Entre as 4 e 6 semanas muitos aspectos básicos de obediência poderão ser desenvolvidos, o que irá poupar ao dono algumas “dores de cabeça”, que eventualmente podem surgir mais tarde na educação do cachorro.

 

Todo o processo de adestramento tem de ser feito com paciência e confiança; os cães têm a noção de quando o dono está confiante de si próprio e do que está a fazer.

 

A informação passa pela trela até ao cão como a electricidade num cabo. Uma quebra de confiança ou hesitação irá influenciar negativamente o treino, colocando em causa a capacidade de aprendizagem do cão. A paciência é fundamental, uma vez que qualquer atitude impaciente causará medo no cão e uma falha na sua confiança.

 

A duração da atenção nos cães não é muito grande. O segredo está em manter as sessões de treino curtas; cerca de 10 minutos, e efectuá-las duas a três vezes ao dia. Este método garante que o dono terá toda a atenção do cão e este não crescerá aborrecido.

 

Um exercício deve ser repetido o número de vezes necessário, até estar correcto.

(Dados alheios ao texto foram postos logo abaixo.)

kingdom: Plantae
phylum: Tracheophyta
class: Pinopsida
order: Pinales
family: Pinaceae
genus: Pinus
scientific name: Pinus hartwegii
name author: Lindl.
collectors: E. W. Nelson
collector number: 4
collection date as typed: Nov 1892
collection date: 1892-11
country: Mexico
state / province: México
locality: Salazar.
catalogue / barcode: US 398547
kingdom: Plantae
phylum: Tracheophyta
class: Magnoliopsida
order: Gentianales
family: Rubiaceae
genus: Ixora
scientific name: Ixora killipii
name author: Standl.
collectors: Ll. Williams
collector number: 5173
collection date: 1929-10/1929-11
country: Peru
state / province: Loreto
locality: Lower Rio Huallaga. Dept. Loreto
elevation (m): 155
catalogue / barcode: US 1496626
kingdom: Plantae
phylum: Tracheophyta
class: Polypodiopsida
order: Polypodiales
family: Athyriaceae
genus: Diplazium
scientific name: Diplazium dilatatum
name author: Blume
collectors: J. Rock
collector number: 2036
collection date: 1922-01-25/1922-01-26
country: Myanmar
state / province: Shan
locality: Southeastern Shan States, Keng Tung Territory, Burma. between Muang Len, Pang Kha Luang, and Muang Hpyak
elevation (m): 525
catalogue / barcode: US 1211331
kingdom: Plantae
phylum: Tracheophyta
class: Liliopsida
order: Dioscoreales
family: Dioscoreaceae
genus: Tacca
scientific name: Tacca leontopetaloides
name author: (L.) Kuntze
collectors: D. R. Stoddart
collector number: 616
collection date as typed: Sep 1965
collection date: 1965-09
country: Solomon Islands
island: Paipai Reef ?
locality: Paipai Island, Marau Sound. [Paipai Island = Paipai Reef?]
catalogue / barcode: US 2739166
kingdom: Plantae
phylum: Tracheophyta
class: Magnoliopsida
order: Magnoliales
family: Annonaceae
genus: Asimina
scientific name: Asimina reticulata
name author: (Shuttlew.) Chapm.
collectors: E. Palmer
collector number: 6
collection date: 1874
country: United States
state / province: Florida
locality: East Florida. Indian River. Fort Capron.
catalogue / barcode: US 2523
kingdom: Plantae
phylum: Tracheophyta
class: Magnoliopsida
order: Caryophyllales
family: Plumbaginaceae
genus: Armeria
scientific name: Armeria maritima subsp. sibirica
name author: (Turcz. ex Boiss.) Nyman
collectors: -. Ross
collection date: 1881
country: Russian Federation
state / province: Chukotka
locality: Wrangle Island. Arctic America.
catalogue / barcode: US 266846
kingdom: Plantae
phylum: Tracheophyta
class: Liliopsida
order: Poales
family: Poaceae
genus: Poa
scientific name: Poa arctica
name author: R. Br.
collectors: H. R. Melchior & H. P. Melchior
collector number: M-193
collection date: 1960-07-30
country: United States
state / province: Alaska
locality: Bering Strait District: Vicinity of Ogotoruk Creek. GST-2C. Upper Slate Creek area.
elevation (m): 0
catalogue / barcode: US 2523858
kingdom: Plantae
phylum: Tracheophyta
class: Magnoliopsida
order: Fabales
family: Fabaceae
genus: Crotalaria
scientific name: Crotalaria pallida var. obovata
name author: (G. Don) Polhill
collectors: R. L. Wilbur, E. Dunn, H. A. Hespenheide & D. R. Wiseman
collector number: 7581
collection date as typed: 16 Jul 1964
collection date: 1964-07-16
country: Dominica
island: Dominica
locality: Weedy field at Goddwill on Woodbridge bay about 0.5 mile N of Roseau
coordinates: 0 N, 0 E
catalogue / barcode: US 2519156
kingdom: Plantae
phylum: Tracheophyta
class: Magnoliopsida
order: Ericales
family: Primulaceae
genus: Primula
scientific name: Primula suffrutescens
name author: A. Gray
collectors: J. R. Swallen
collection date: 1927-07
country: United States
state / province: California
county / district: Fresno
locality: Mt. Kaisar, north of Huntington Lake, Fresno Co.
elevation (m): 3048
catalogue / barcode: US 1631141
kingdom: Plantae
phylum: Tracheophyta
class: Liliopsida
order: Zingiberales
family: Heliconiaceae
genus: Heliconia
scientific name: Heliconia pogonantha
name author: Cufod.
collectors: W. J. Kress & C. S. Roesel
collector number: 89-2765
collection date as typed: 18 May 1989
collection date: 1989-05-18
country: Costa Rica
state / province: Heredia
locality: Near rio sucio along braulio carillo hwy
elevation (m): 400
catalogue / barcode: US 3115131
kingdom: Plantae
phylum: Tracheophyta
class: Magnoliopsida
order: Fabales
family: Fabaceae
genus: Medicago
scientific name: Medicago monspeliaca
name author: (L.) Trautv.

Uma vez que esteja bem, pare e passe a outro exercício, nunca deixando o último muito tempo de lado.

 

Um constante fluir de “conversa” ou de sons do dono para o cão fará com que este se mantenha mais atento. Palavras recompensadoras nas correcções dos exercícios poderão ser dadas, conseguindo assim que o cão olhe o dono e ouça as alterações de comando aplicadas por voz. Como consequência o cão habituar-se-á a olhar a cara do dono, o que é um bom princípio para os treinos de atenção.

 

Sempre que um cão efectue um exercício correcto deve ser premiado com uma festa ou guloseima. Esta última com moderação. As recompensas vão fazer o cão manter-se entusiasmado. Ele irá associar também que a duplicação de um exercício correcto irá duplicar a sua recompensa.

 

Qualquer incorrecção deve ser punida com um “NÂO” vigoroso, bloqueando, se necessário, o cão com as mãos ou trela.

 

A violência física nunca deve ser aplicada num cachorro nem tão pouco num cão adulto.